[Data to examine — start]
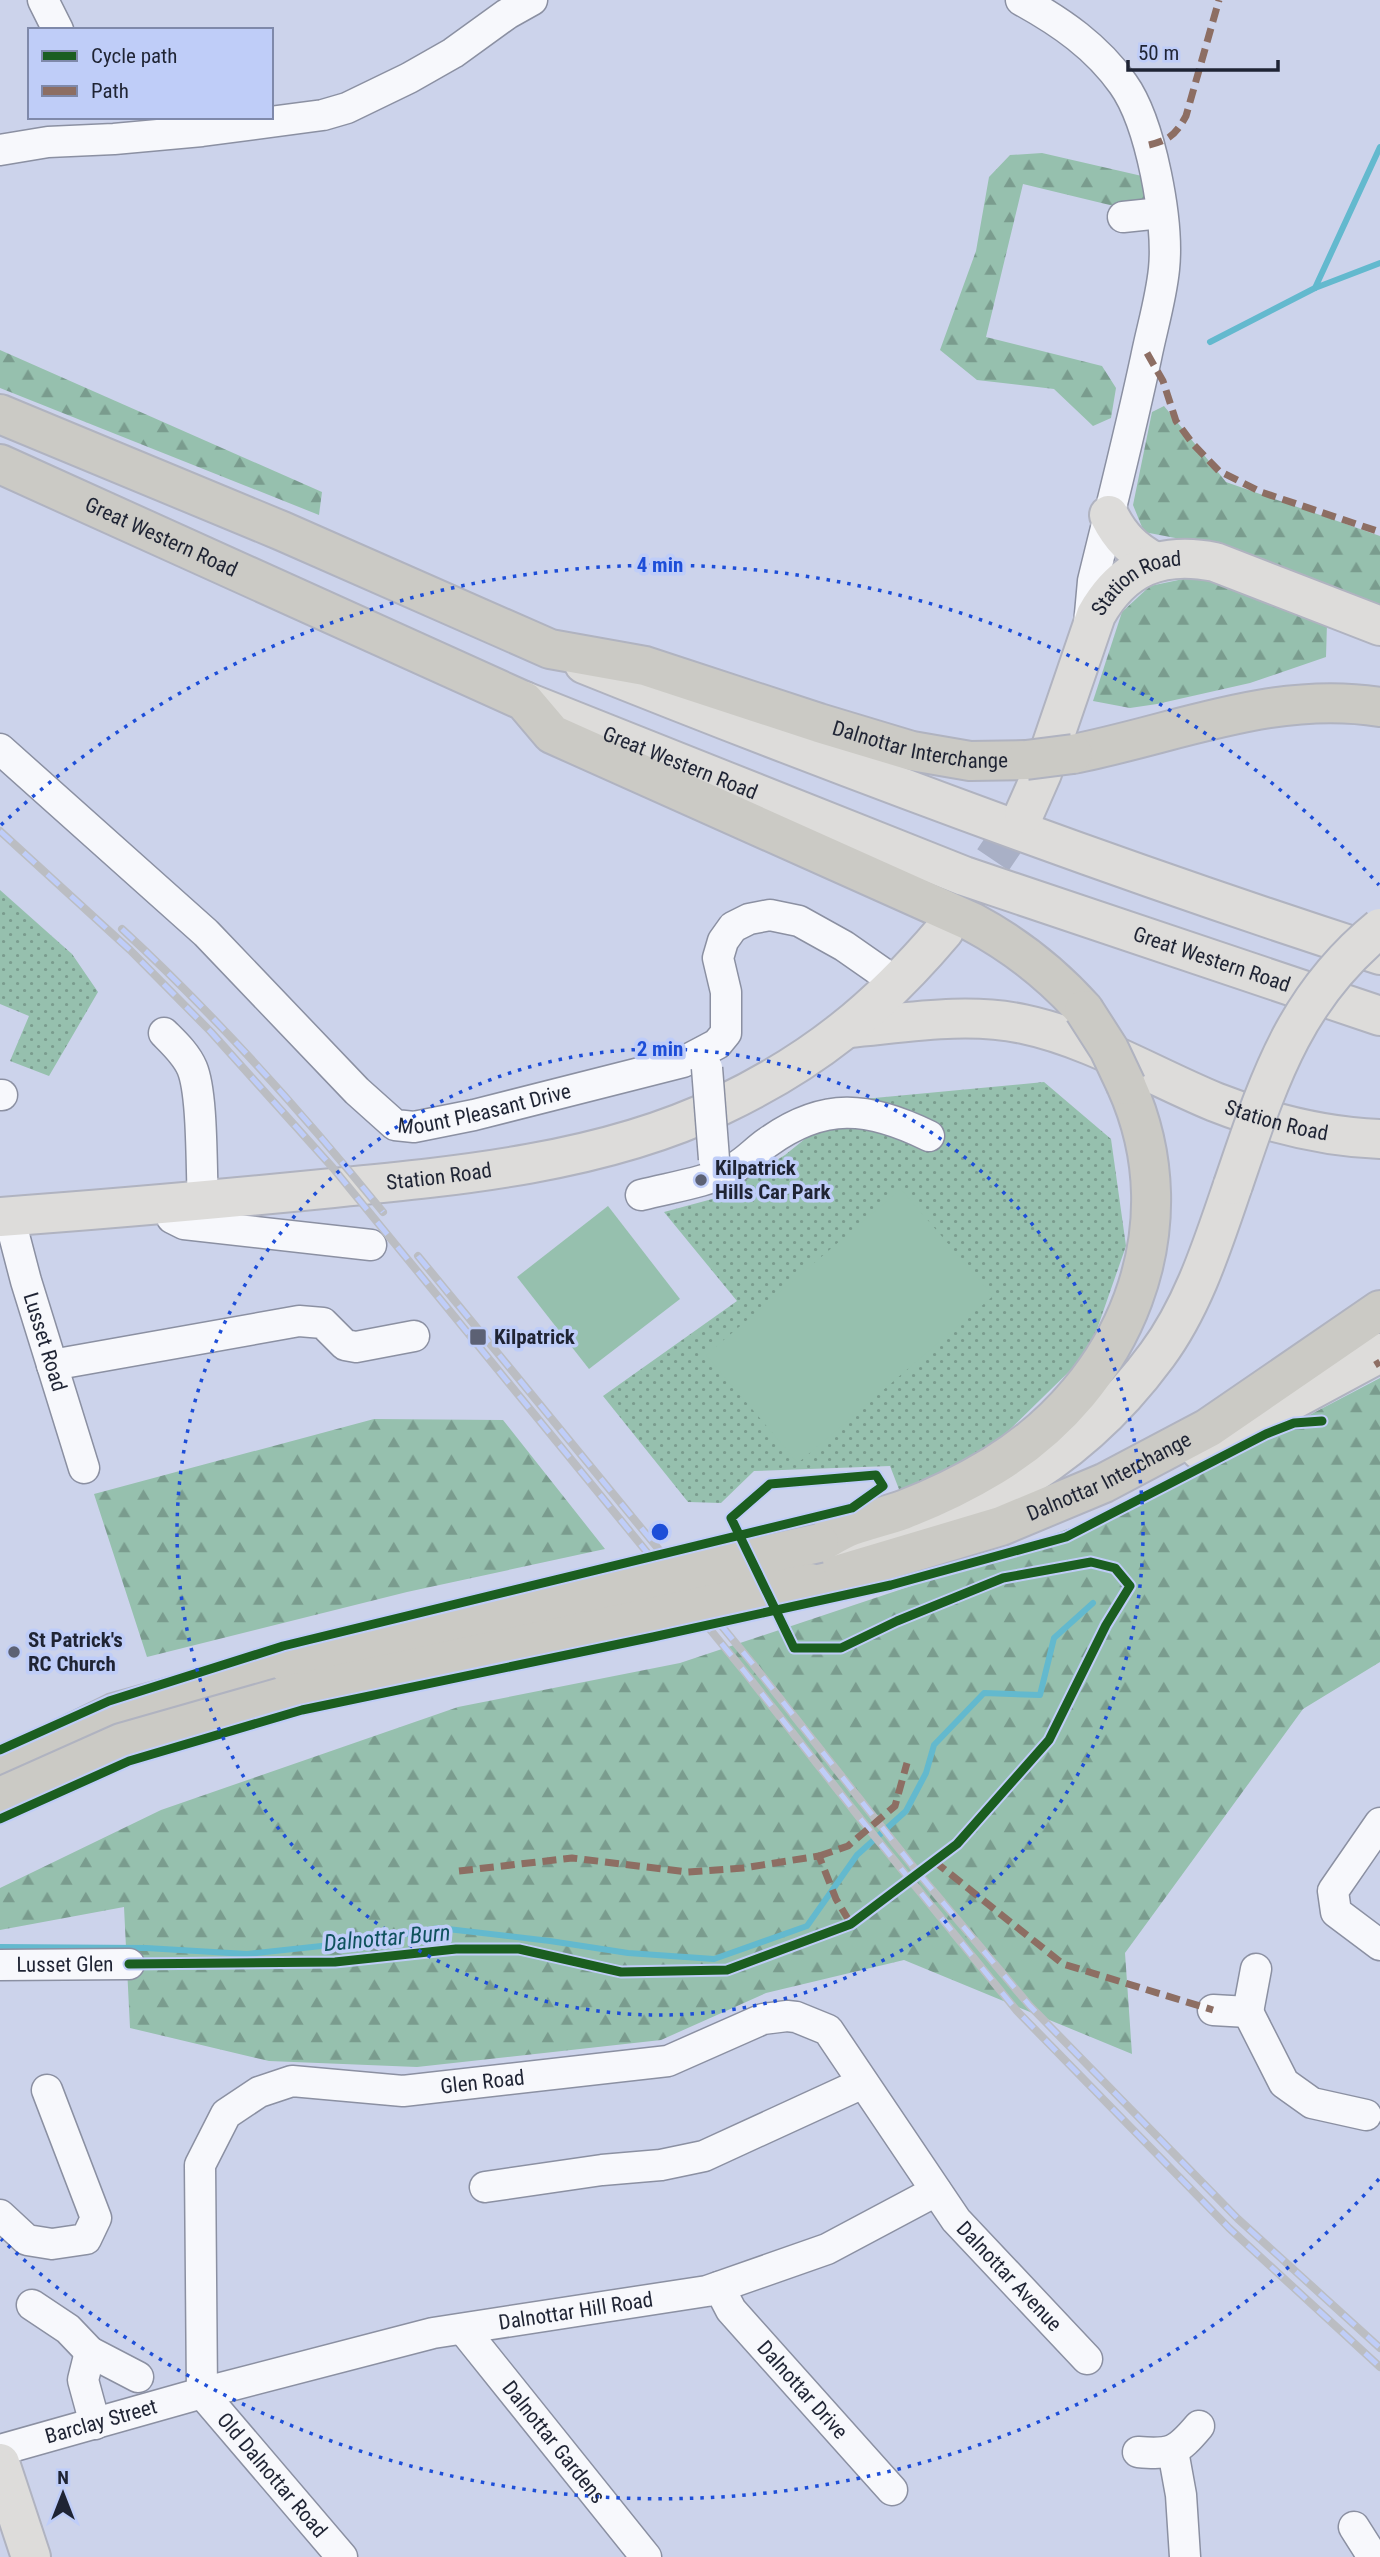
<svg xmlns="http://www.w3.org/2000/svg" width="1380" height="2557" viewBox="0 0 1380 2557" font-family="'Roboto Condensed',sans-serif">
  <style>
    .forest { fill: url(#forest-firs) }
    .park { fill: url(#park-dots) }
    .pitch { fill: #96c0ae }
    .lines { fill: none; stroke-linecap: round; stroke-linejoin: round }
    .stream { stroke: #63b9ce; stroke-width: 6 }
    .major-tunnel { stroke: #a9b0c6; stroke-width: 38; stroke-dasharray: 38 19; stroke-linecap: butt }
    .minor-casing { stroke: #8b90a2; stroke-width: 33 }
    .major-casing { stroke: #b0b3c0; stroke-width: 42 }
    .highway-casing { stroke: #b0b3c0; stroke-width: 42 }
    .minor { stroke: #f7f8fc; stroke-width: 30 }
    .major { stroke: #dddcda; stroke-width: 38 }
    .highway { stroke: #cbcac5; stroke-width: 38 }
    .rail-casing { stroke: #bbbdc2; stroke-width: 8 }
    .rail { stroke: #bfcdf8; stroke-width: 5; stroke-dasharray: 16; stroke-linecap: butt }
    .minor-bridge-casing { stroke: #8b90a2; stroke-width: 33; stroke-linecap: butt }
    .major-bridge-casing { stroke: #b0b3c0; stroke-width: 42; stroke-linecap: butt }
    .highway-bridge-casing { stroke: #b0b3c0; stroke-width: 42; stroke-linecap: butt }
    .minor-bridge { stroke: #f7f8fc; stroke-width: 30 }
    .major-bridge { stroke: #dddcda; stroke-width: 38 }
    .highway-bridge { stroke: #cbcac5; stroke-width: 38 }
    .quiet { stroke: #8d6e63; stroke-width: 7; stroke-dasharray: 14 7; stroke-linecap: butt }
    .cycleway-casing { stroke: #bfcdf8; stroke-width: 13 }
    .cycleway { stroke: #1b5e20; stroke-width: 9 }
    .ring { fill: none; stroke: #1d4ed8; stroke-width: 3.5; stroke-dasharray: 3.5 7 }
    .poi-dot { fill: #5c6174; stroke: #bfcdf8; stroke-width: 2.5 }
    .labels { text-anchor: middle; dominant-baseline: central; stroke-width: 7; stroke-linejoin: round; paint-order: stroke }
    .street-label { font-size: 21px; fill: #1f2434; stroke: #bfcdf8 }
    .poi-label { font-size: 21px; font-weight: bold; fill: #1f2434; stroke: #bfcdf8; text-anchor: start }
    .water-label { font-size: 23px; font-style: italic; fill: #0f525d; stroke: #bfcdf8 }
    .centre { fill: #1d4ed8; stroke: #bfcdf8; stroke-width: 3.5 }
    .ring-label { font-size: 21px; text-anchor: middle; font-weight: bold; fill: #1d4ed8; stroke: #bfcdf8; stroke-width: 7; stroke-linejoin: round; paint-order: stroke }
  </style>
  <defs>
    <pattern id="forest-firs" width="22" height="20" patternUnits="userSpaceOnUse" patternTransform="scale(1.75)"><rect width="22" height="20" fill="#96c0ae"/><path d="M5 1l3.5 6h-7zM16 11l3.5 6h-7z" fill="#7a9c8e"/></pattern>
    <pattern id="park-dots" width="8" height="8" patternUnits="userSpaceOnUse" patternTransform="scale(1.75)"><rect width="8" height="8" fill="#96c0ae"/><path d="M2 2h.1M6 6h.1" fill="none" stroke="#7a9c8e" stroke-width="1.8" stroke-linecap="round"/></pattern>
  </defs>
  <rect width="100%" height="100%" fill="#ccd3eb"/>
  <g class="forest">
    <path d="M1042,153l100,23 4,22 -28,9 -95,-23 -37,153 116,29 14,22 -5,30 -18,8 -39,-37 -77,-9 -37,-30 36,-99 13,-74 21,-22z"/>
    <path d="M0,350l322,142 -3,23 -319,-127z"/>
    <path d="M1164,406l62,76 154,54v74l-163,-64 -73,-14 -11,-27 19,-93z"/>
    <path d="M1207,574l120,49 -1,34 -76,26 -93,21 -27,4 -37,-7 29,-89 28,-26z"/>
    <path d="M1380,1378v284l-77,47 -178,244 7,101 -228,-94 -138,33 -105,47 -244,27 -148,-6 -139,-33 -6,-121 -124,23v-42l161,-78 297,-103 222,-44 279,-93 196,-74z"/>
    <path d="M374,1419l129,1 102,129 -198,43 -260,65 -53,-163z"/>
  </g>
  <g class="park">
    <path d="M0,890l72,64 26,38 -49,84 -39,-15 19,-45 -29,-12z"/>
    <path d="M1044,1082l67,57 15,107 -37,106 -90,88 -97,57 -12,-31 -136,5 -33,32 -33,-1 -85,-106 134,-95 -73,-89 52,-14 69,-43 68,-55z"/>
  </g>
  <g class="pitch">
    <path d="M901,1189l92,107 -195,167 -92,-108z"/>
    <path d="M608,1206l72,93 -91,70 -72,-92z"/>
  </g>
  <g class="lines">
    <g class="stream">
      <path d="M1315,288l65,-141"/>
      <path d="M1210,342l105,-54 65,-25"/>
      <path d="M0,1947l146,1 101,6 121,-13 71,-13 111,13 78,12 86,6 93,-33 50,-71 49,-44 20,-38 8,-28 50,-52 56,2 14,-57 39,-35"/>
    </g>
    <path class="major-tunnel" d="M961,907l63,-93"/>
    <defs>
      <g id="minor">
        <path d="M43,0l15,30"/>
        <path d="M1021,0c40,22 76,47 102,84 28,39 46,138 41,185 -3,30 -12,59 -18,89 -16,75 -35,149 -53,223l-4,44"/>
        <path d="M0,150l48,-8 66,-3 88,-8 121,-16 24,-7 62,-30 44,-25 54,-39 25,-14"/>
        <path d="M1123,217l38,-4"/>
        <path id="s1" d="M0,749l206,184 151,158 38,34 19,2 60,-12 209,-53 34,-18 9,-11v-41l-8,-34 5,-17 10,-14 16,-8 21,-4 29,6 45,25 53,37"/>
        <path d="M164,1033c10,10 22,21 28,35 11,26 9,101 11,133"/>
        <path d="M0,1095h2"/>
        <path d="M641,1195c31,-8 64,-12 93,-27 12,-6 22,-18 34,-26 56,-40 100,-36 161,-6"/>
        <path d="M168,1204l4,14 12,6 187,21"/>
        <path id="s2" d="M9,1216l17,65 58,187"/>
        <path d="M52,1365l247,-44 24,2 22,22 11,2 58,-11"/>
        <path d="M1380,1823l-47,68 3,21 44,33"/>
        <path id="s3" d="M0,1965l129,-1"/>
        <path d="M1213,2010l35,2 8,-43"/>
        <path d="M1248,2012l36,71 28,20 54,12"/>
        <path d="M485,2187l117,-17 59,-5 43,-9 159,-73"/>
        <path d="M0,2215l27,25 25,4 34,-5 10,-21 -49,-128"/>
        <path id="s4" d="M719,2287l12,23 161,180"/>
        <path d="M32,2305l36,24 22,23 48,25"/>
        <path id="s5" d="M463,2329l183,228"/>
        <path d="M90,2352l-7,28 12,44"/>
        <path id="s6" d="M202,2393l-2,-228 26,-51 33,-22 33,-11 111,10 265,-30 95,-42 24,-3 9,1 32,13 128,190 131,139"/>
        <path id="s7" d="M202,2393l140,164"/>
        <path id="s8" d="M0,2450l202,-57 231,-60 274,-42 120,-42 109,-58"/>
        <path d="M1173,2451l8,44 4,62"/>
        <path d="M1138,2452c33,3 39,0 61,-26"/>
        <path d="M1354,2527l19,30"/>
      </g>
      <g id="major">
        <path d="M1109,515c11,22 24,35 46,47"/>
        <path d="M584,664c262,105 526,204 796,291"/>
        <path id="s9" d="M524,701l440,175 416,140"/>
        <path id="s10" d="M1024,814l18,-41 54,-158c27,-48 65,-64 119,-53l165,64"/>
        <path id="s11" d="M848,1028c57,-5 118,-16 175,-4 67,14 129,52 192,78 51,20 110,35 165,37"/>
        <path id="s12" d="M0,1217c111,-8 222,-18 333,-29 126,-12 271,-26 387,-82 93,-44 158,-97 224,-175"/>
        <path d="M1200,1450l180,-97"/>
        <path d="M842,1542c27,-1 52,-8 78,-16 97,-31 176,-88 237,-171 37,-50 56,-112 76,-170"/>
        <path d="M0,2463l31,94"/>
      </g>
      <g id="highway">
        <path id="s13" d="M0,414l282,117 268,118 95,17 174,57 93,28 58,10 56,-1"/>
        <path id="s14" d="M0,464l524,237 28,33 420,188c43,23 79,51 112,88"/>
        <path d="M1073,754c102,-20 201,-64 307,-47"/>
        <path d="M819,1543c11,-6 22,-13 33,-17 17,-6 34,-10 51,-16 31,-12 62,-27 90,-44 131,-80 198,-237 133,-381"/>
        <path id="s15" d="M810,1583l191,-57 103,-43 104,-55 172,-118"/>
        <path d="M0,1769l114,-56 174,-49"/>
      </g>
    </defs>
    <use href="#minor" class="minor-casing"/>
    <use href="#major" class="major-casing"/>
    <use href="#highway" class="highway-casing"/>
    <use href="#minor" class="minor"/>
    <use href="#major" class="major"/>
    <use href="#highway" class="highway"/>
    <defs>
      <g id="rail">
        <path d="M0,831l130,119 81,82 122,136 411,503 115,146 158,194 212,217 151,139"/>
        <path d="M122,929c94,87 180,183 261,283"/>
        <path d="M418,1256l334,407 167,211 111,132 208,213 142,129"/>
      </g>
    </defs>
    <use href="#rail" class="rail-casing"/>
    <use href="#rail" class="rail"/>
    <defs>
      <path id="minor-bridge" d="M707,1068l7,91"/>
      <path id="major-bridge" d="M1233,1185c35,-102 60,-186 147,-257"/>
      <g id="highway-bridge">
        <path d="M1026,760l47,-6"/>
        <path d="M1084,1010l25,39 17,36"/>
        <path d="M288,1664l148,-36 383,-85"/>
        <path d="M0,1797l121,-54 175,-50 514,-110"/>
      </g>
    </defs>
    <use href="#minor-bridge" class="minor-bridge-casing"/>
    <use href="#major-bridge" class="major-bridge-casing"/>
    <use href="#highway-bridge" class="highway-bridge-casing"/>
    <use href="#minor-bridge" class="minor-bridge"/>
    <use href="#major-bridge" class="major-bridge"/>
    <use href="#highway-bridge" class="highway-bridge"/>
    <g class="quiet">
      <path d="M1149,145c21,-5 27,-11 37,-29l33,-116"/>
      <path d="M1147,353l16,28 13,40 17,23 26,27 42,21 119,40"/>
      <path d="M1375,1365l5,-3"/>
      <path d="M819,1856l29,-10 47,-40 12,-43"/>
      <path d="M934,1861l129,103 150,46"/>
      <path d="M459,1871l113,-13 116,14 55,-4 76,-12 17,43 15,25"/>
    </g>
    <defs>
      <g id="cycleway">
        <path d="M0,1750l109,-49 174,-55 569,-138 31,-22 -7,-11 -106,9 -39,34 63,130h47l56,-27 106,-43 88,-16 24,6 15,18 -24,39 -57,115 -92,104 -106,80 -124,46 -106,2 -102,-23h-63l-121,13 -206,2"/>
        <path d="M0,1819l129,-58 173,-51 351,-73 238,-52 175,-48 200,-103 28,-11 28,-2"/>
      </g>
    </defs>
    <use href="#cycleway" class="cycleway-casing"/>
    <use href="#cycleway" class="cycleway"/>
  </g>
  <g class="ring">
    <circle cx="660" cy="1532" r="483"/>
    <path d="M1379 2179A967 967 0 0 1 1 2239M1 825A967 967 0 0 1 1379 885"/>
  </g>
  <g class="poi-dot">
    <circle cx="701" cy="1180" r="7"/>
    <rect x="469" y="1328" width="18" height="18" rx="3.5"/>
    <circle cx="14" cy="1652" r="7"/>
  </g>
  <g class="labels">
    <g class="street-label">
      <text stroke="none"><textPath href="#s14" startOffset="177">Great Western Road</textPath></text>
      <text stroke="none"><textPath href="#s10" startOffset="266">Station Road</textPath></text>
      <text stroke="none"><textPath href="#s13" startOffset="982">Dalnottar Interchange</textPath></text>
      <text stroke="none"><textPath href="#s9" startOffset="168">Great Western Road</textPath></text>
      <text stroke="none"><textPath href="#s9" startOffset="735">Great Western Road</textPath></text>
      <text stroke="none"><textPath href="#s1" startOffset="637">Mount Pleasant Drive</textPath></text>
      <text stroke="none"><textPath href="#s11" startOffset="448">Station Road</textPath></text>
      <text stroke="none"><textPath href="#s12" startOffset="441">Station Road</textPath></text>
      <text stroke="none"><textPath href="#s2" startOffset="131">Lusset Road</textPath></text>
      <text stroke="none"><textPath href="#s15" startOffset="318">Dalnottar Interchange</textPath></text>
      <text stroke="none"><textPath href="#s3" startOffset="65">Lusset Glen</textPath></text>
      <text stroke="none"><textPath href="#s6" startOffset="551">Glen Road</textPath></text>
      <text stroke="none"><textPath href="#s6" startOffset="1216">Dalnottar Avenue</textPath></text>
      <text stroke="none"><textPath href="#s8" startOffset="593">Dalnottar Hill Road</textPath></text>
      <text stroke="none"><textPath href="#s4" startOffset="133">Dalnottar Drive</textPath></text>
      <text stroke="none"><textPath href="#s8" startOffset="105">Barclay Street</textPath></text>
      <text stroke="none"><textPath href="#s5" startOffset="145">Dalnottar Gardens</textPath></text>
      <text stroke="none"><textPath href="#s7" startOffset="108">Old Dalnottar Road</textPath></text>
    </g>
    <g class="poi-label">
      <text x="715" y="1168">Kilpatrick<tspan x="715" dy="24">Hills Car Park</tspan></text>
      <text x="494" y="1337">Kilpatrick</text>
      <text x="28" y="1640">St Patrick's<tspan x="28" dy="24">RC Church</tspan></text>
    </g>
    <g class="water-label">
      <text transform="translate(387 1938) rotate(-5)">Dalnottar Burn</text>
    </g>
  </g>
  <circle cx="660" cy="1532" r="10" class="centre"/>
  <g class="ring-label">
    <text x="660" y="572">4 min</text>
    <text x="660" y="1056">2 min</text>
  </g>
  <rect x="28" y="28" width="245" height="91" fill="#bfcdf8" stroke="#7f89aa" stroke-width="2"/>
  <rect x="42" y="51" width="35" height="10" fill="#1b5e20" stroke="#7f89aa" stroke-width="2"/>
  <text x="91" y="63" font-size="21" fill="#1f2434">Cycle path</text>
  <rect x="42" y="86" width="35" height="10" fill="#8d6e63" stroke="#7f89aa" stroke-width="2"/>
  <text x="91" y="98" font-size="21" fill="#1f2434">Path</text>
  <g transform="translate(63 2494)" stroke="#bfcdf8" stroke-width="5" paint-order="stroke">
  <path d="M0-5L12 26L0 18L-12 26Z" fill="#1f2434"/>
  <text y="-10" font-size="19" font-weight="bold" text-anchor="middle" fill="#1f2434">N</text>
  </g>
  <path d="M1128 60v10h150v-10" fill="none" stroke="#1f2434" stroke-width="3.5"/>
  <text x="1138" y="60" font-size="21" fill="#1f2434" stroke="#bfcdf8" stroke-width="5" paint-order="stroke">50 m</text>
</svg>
[Data to examine — finish]
Task brief
For the string "labels", search the preceding data and copy every line that includes it.

Your response
    .labels { text-anchor: middle; dominant-baseline: central; stroke-width: 7; stroke-linejoin: round; paint-order: stroke }
  <g class="labels">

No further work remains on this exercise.